What is Public Cloud Security?
Author: Oliver Knapp
Release Date: 10/06/2024
In the modern cyber world it is exceedingly rare for an individual or company to not be in some way connected to a network, be that through using their mobile data, or being connected to broadband. As such it is commonplace to be connected to a public cloud, consuming resources, whether in the form of productivity or leisure. Due to the open nature of these clouds, there are grave inherent security risks to consider, a malicious user is able to gain access to the network much easier than a private network. In this blog we will discuss exactly what a public cloud is, alongside where and why they are used, we will look at the main threats to these clouds as well as the ways of securing them, and also take a dive into how we at Somerford can facilitate this.
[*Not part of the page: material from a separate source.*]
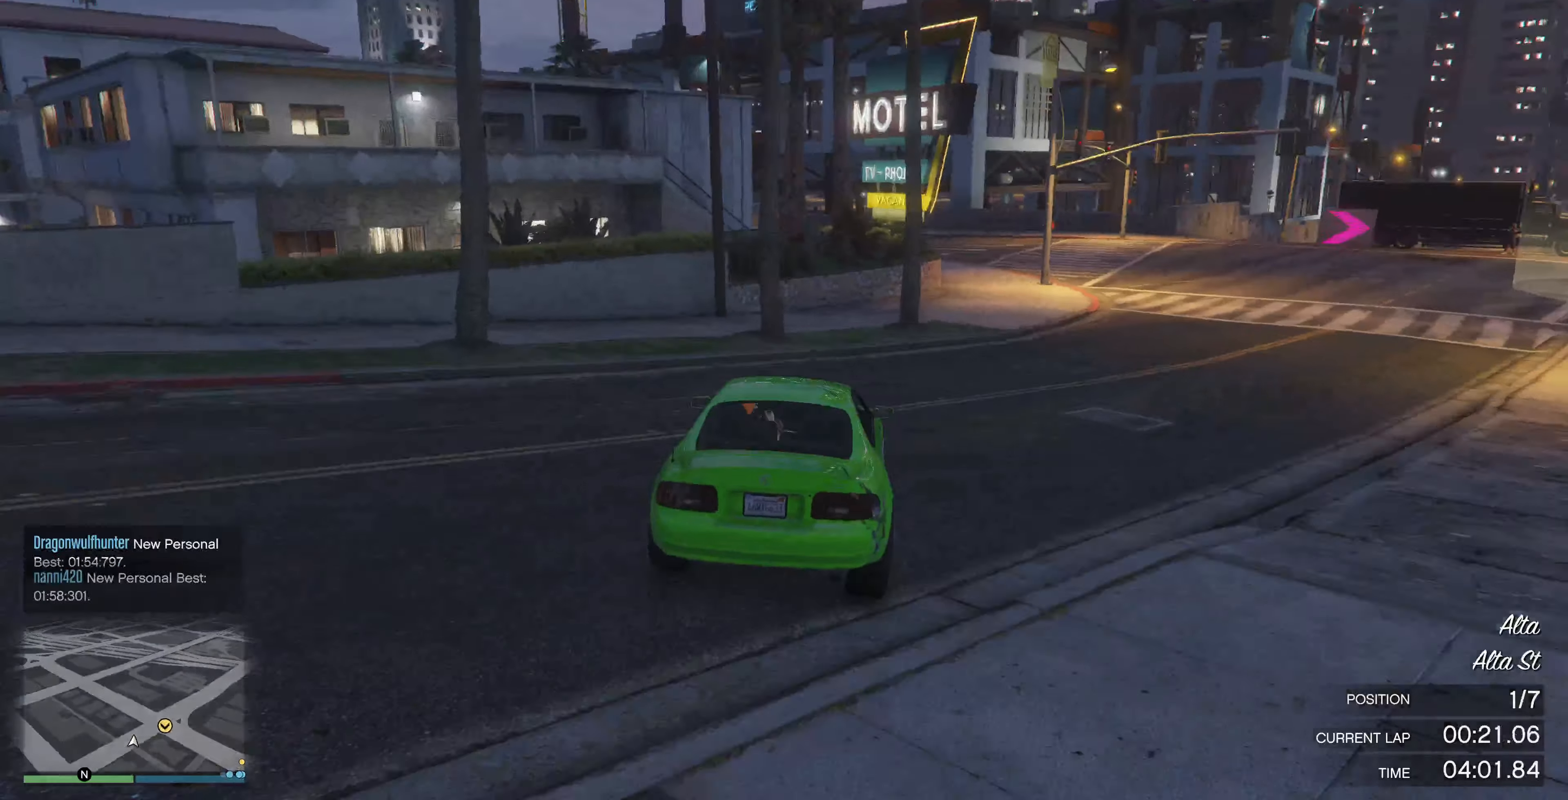
{"buttons": ["R2"], "left_stick": "right", "right_stick": "right", "events": [[67, "right_stick", "up-right"], [300, "right_stick", "right"]]}
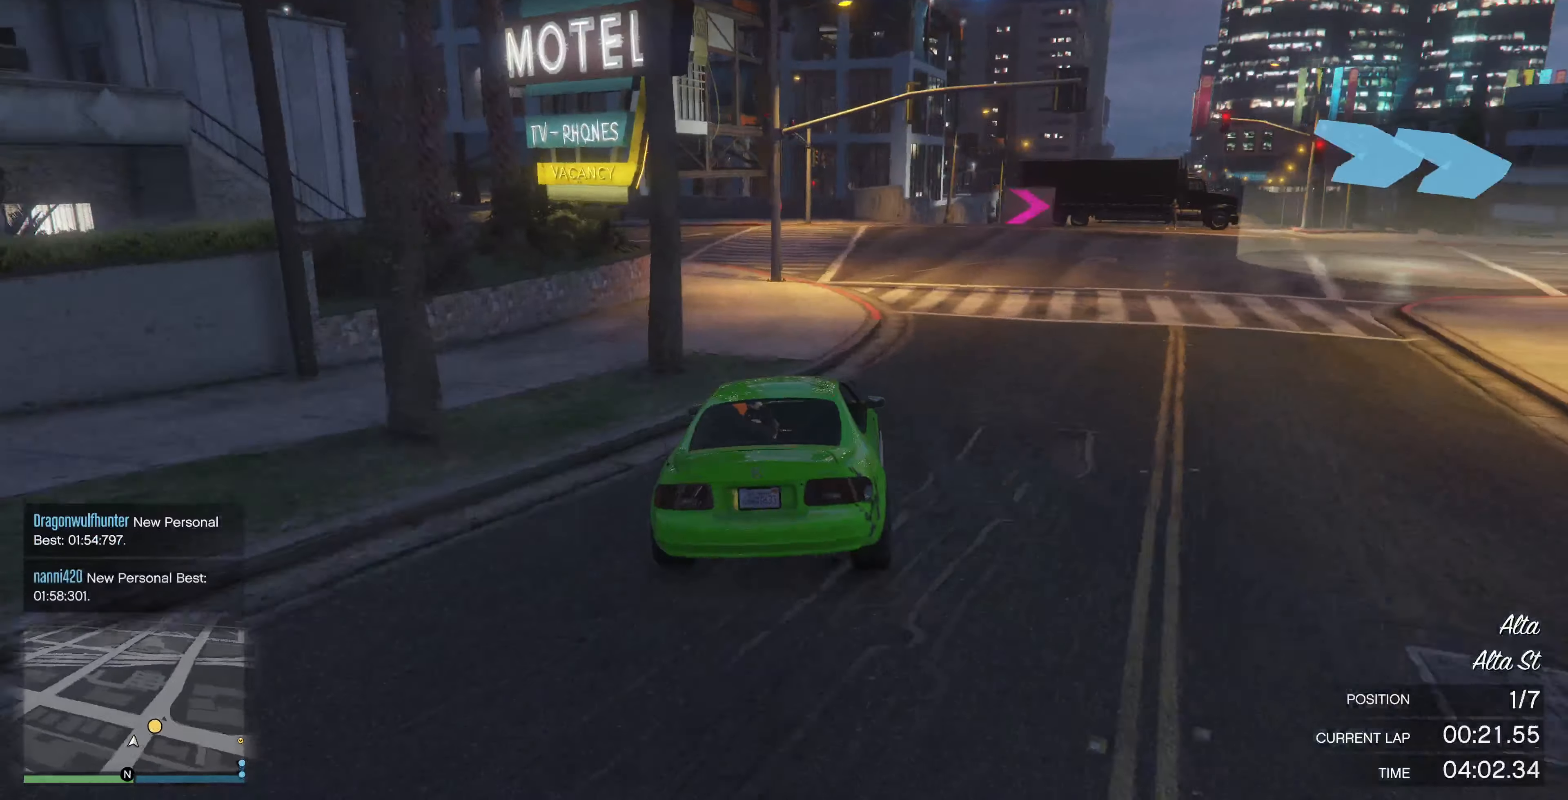
{"buttons": ["R2"], "left_stick": "right", "right_stick": "right", "events": [[100, "R2", "up"], [100, "left_stick", "center"], [167, "left_stick", "right"], [400, "left_stick", "center"], [433, "R2", "down"], [500, "left_stick", "right"]]}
What is a Public Cloud and how is it different?
The first key point to understand is what exactly is a public cloud and how does it differ to other types of cloud? A traditional cloud infrastructure utilises computing hardware, usually hosted by a third party or away from the consumer in order to provide on demand access to processing and data storage, with larger clouds having multiple data centres. These clouds are most commonly provided through cloud service providers such as Amazon and Microsoft. They typically require users to log on to consume the resources and can be managed by administrators, giving a high level of control - this is known as a private cloud.
A public cloud on the other hand, still retains the previously discussed architecture but the resources are open to anyone to virtually access, and for the most part are managed by a third party. An example of this would be streaming services such as Netflix, where anyone can pay for an account and gain access to the cloud in order to stream movies and shows.
Public clouds offer a few key benefits over their private counterparts, from a business perspective, there is the benefit that paying for and hosting a public cloud allows for your services and offerings to scale ad-hoc as the management side of things is not directly handled by you. Public cloud is usage based and as such, this also allows for costs to be kept on top of. Furthermore, the fact that the infrastructure is handled by a third party means that it will be reliable, maintained well and kept up to date. This also provides organisations the benefits of cost cutting due to not having to maintain, create and scale the architecture, gives you more time and less work costs when compared to a private cloud.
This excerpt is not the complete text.